Les expériences menées sur ces installations et aussi en conditions réelles permettent d’alimenter, voire de développer ou d’améliorer des outils de modélisation numérique simulant des phénomènes physiques et chimiques. L’Ineris développe des modèles, dont certains intègrent des éléments d’intelligence artificielle, pour appuyer son expertise dans ses domaines d’intervention (devenir des polluants dans les milieux, effets des accidents industriels, dangers des substances, instabilités du sous-sol...).
Certains de ces outils sont mis en œuvre en s’appuyant sur les capacités de calcul du Centre de calcul recherche technologie (CCRT) du CEA et sur les supercalculateurs de Météo France.

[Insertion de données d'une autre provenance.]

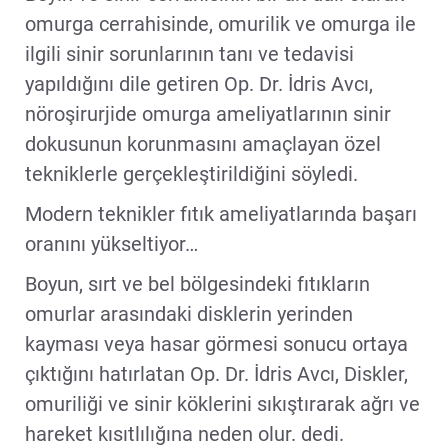
omurga cerrahisinde, omurilik ve omurga ile
ilgili sinir sorunlarının tanı ve tedavisi
yapıldığını dile getiren Op. Dr. İdris Avcı,
nöroşirurjide omurga ameliyatlarının sinir
dokusunun korunmasını amaçlayan özel
tekniklerle gerçekleştirildiğini söyledi.
Modern teknikler fıtık ameliyatlarında başarı
oranını yükseltiyor…
Boyun, sırt ve bel bölgesindeki fıtıkların
omurlar arasındaki disklerin yerinden
kayması veya hasar görmesi sonucu ortaya
çıktığını hatırlatan Op. Dr. İdris Avcı, Diskler,
omuriliği ve sinir köklerini sıkıştırarak ağrı ve
hareket kısıtlılığına neden olur. dedi.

Effectifs et moyens : environ 22 % du budget (soit 18 M€ en 2024) et des ressources humaines (soit l’équivalent d’environ 115 personnes). Ces financements proviennent pour moitié de la subvention pour charges de service public, et pour moitié d’entre-
prises ou d’appels à projet au niveau national ou européen.
Ses partenariats : l’Ineris mène des travaux de recherche appliquée dans un cadre national, européen et international, avec le souci de préparer les capacités d’expertise de demain. Il participe notamment à deux unités mixtes de recherche (UMR), Peritox (périnatalité et risques toxiques) et Sebio (surveillance des milieux aquatiques) et il coordonne le réseau de recherche européen Norman dédié à la surveillance des substances émergentes dans les milieux.
Bénéficiaires : les pouvoirs publics et les entreprises, mais aussi les citoyens, via le ressourcement de l’expertise de l’Institut. L’Ineris contribue également à la formation par la recherche avec une trentaine de thèses en cours.